"Saya ini punya obsesi untuk menjadi novelis seperti John Grisham, dari dulu saya selalu katakan itu. Ini langkah pertama untuk mengangkat pengalaman-pengalaman faktual saya di lapangan sebagai praktisi hukum ke panggung sastra,” ujar Todung dalam peluncuran novel perdana "Menunda Kekalahan", dikutip dari siaran resmi, Sabtu.
Baca juga: Aini, Siswi MAS MA Pasirdurung Pandeglang terbitkan tiga novel
“Saya ingin menulis novel yang lebih populer, yang lebih mudah dibaca, mudah dicerna. Mudah-mudahan ada tempatnya dalam belantika sastra Indonesia," kata dia.
Todung telah banyak menulis buku mengenai hukum ekonomi, hak asasi manusia, dan politik hukum. Disertasinya "In Search of Human Rights: Legal-Political Dilemmas of Indonesia’s New Order 1966-1990" menjadi buku rujukan hak asasi manusia karena merupakan buku tentang hak asasi manusia pertama yang diterbitkan pada masa Orde Baru yang menolak hak asasi manusia.
Inspirasi "Menunda Kekalahan" datang dari pengalaman Todung sebagai pembela kasus Bali Nine, Myuran Sukumaran dan Andrew Chan, yang dituduh menyeludupkan narkoba dan oleh pengadilan dijatuhi hukuman mati. Menulis novel ini sekaligus menjadi refleksi atas pengalamannya memperjuangkan penghapusan hukuman mati selama ini.
“Pendidikan hukum bisa dilakukan melalui teater, drama, atau juga novel. John Grisham menulis banyak sekali kasus-kasus hukum dalam bentuk novel yang menurut saya pembacanya cukup banyak. Itu bagian dari proses pendidikan hukum yang menurut saya tidak konvensional,” lanjut Todung.
“Novel 'Menunda Kekalahan' ini bisa jadi merupakan bagian dari proses pendidikan hukum itu, lepas dari setuju atau tidak setuju proses hukuman mati karena itu pada akhirnya kembali lagi kepada manusianya.”
Dirilisnya "Menunda Kekalahan" menjadi salah satu momen istimewa bagi Todung pada tahun ini. Novel ini berhasil dirampungkannya di tengah kesibukan menjabat sebagai duta besar luar biasa dan berkuasa penuh Indonesia untuk Kerajaan Norwegia dan Republik Islandia yang telah diembannya sejak tahun 2018.

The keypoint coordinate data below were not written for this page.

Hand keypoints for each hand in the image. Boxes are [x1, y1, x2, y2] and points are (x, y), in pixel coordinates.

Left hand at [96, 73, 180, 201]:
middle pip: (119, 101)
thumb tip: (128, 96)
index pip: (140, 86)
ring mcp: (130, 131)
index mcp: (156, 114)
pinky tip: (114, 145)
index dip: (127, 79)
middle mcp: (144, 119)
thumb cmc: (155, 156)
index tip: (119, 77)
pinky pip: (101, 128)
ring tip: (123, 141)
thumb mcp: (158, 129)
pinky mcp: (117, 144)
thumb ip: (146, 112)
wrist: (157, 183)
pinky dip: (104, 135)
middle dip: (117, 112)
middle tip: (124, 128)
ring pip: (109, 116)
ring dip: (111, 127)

Novel ini menceritakan dua pemuda yang ditangkap karena membawa heroin dalam perjalanan pulang meninggalkan Bali menuju Australia. Bersama tujuh pemuda lainnya mereka diadili di Denpasar. Kedua pemuda itu dijatuhi pidana mati oleh Pengadilan Negeri, Pengadilan Tinggi, dan kemudian dikukuhkan oleh Mahkamah Agung.
Topan Luhur, pengacara ternama yang biasanya menangani sengketa bisnis perusahaan, diminta pemerintah Australia untuk menangani perkara itu pada upaya hukum yang masih terbuka pada tahapan berikutnya yang tersisa. Dia diminta juga karena dia dikenal sebagai aktivis hak asasi manusia yang pernah menolak hukuman mati.
Dia bimbang dan menghadapi dilema. Dia mengharamkan narkoba karena tahu bahaya narkoba sebagai musuh nomor wahid di Indonesia, tetapi dia juga sadar bahwa hak untuk hidup bersifat absolut, tak bisa dilanggar.
Hukuman berat harus dijatuhkan tetapi tanpa mencabut hak untuk hidup. Hampir sebulan dia baru bisa memutuskan. Selama sekitar delapan tahun Topan bergumul dalam kasus itu dengan segala dinamika proses hukum di lapangan yang tanpa kepastian.